:: Teks Sumber ::
Kelahiran ini disebabkan oleh karma di masa kelahiran yang lampau. Jangka pembatasan dari samsara tergantung dari perbuatan baik kita di masa lampau (atita), yang akan datang (nagata) dan yang sekarang (wartamana).Adapun Punarbhawa tersebut merupakan suatu penderitaan yang diakibatkan oleh karma wesana dari kehidupan kita yang silih berganti. Tetapi janganlah memandang punarbhawa tersebut adalah negatif, karena melalui punarbhawa lah kita akan memperbaiki diri demi tercapainya tujuan kesempunaan hidup yang kita inginkan.
:::
:: Bahan Kajian ::
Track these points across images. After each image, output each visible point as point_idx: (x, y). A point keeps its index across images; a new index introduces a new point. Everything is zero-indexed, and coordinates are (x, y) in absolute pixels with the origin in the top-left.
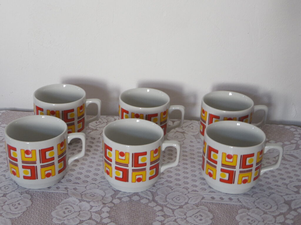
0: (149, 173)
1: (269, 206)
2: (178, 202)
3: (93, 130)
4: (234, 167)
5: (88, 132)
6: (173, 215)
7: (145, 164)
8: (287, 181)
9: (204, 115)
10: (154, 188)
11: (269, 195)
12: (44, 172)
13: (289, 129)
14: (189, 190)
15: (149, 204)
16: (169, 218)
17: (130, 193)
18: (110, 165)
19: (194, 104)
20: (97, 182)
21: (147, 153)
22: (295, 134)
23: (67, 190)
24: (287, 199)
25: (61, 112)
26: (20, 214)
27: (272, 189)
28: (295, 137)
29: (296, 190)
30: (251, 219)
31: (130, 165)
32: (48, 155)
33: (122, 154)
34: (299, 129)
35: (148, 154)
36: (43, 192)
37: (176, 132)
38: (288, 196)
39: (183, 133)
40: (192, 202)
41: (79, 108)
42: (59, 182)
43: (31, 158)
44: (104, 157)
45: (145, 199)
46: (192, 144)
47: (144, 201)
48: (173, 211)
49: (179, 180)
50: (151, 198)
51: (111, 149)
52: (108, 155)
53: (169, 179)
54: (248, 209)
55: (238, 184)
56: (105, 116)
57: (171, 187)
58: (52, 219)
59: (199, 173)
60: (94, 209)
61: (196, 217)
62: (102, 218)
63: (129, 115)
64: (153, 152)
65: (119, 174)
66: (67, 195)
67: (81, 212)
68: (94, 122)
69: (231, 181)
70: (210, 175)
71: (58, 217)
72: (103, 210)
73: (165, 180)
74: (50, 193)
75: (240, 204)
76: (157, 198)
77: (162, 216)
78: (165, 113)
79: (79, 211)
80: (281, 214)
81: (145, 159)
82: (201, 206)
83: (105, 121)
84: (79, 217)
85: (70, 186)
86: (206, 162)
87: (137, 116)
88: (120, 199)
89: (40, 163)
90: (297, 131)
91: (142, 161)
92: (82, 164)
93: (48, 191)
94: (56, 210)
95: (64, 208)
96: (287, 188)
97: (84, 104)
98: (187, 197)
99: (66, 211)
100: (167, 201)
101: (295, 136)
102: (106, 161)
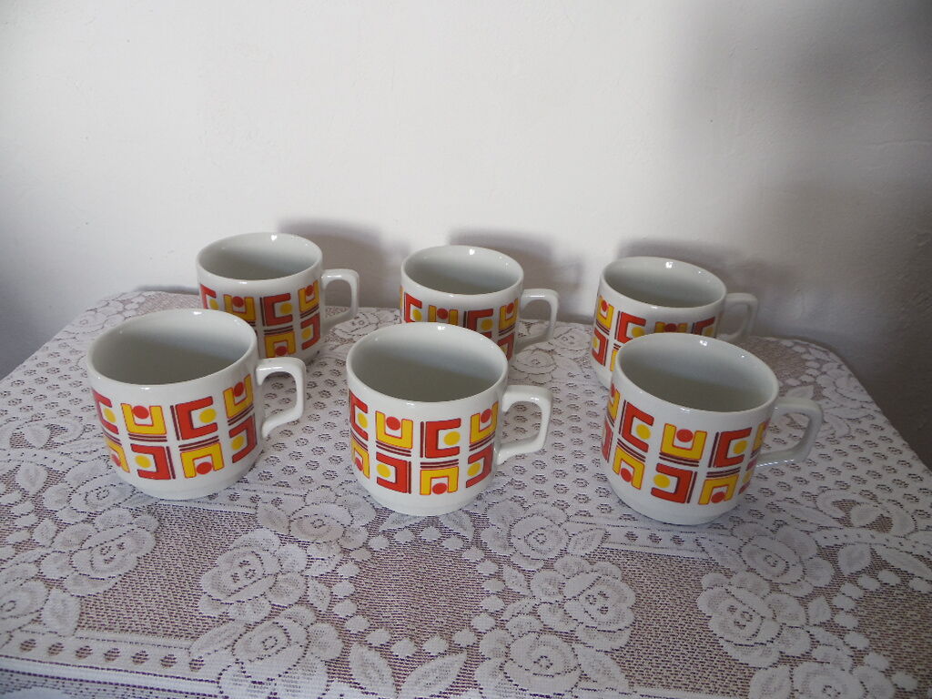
0: (465, 470)
1: (781, 566)
2: (540, 547)
3: (343, 341)
4: (695, 463)
5: (329, 347)
6: (526, 592)
7: (456, 451)
8: (813, 488)
9: (604, 314)
10: (478, 503)
11: (774, 528)
12: (191, 460)
13: (790, 347)
14: (570, 511)
15: (466, 555)
16: (518, 603)
17: (415, 517)
18: (365, 447)
19: (576, 286)
20: (333, 483)
21: (463, 423)
22: (806, 360)
23: (254, 505)
24: (823, 543)
25: (257, 302)
26: (113, 581)
27: (780, 510)
28: (808, 368)
29: (841, 514)
30: (741, 608)
31: (416, 451)
32: (198, 419)
33: (393, 423)
34: (813, 348)
35: (465, 424)
36: (193, 510)
37: (534, 351)
38: (825, 532)
39: (551, 352)
40: (578, 550)
41: (303, 293)
42: (241, 480)
43: (152, 426)
44: (350, 425)
45: (454, 538)
46: (571, 381)
47: (452, 544)
48: (528, 575)
49: (543, 480)
50: (469, 535)
51: (364, 408)
52: (357, 422)
53: (517, 478)
54: (728, 574)
55: (699, 503)
56: (374, 310)
57: (522, 502)
58: (197, 598)
59: (593, 461)
60: (316, 570)
61: (591, 599)
62: (334, 600)
63: (424, 311)
64: (476, 419)
65: (388, 474)
66: (251, 521)
67: (280, 577)
68: (348, 323)
69: (681, 495)
70: (626, 476)
71: (216, 595)
72: (339, 570)
73: (508, 479)
74: (209, 512)
75: (704, 556)
76: (486, 535)
77: (497, 594)
78: (510, 308)
79: (276, 575)
80: (817, 592)
81: (457, 437)
82: (602, 564)
83: (374, 320)
84: (270, 596)
85: (265, 492)
86: (615, 443)
87: (443, 315)
88: (389, 534)
89: (178, 439)
90: (810, 354)
91: (446, 441)
92: (305, 429)
93: (207, 507)
94: (215, 569)
95: (237, 562)
96: (817, 508)
97: (316, 282)
98: (563, 534)
99: (241, 572)
100: (511, 545)
101: (808, 364)
102: (355, 437)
:::
Bagian Latihan
• 1. Tentukan apakah setiap pernyataan berikut sesuai dengan teks tentang punarbhawa, lalu jawab ya atau tidak disertai kutipan persis dari teks yang menjadi dasarnya: (a) Kelahiran disebabkan oleh karma pada masa kelahiran yang lampau. (b) Punarbhawa sebaiknya dipandang sebagai sesuatu yang negatif. (c) Masa yang akan datang disebut atita.
• 2. Menurut teks tentang punarbhawa, apa sebutan untuk masa sekarang?
• 3. Lanjutkan teks tentang punarbhawa, dimulai setelah kalimat terakhirnya.
Bahan kajian tidak ada hubungannya dengan teks tentang punarbhawa.

Kunci Jawaban
• 1.
(a) Ya: "Kelahiran ini disebabkan oleh karma di masa kelahiran yang lampau."
(b) Tidak: "janganlah memandang punarbhawa tersebut adalah negatif"
(c) Tidak: "yang akan datang (nagata)"

• 2. Wartamana.

• 3.
5. Moksa Sradha

Moksa Sradha adalah keyakinan tentang kebenaran adanya moksa. Moksa berasal dari bahasa Sansekerta  yaitu muks yang artinya bebas dari ikatan duniawi dimana jiwatman telah bebas dari siklus kelahiran dan kematian. Moksa inilah yang menjadi tujuan terakhir bagi umat Hindu. Moksa dapat dibedakan menjadi empat jenis yaitu :

  1. Samipya : suatu kebebasan yang dicapai oleh seseorang semasa hidupnya di dunia
  2. Sarupya (Sadharmya) : suatu kebebasan yang di dapat oleh sesesorang di dunia ini, karena kelahirannya, dimana kedududkan Atman merupakan suatu pancaran dari ke-Maha Kuasaan Tuhan
  3. Salokya : suatu kebebasan yang dapat dicapai oleh Atman, di mana Atman itu sendiri telah mencapai kesadaran yang sama dengan Tuhan.
  4. Sayujya : suatu tingkatan kebebasan yang tertinggi, di mana Atman telah benar-benar bersatu dengan Brahman

Istilah lain yang digunakan untuk mendefinisikan tingkatan moksa yaitu:

  1. Jiwa Mukti : suatu kebebasan yang dicapai oleh seseorang semasa hidupnya di dunia,dimana atman tidak terpengaruh lagi oleh unsur-unsur maya. Jiwa mukti sama sifatnya dengan samipya dan sarupya.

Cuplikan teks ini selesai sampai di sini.